Von Klárka Kopytková
Die Schwelle zu etwas Neuem bringt ein Gefühl der Unsicherheit mit sich, da wir nicht wissen, was sich auf der anderen Seite verbirgt. Martin Buber sagt, dass das Gefühl der Unsicherheit mit dem Dialog zusammenhängt. Wir befinden uns an einer Schwelle, auf der wir mit uns selbst, mit unserer Umgebung, aber auch mit Gott kommunizieren. Nach Martin Buber ist es für einen Dialog notwendig, offen zu sein und zuzuhören – das ruft Unsicherheit hervor, da wir uns auf eine Konfrontation vorbereiten. Dialog ist in seinem Verständnis nicht nur ein Gespräch. Es ist ein transformativer Moment, der eine gewisse Transzendenz berühren kann.
Nach Midrasch und Talmud wurde die Welt am 25. Elul (הרת עולם) erschaffen. Auf Rosch ha-Schana, den 1. Tischri, fällt also der sechste Schöpfungstag, an dem der Mensch erschaffen wurde. Wir erinnern uns damit sowohl an den Geburtstag der Welt als auch des Menschen.

**ENTNOMMENE DATEN**:
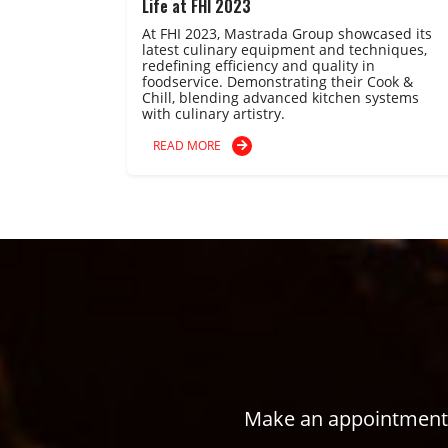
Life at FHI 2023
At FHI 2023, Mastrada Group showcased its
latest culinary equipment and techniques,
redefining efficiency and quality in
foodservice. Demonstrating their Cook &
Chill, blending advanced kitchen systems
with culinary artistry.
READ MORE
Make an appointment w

**WAS GEFORDERT IST**: Zitiere aus dem Textauszug wörtlich den Abschnitt, der mit den Worten beginnt, die „Nach Midrasch und“ enthalten, und mit „auch des Menschen.“ schließt.

**ERGEBNIS DER AUFGABE**:
Nach Midrasch und Talmud wurde die Welt am 25. Elul (הרת עולם) erschaffen. Auf Rosch ha-Schana, den 1. Tischri, fällt also der sechste Schöpfungstag, an dem der Mensch erschaffen wurde. Wir erinnern uns damit sowohl an den Geburtstag der Welt als auch des Menschen.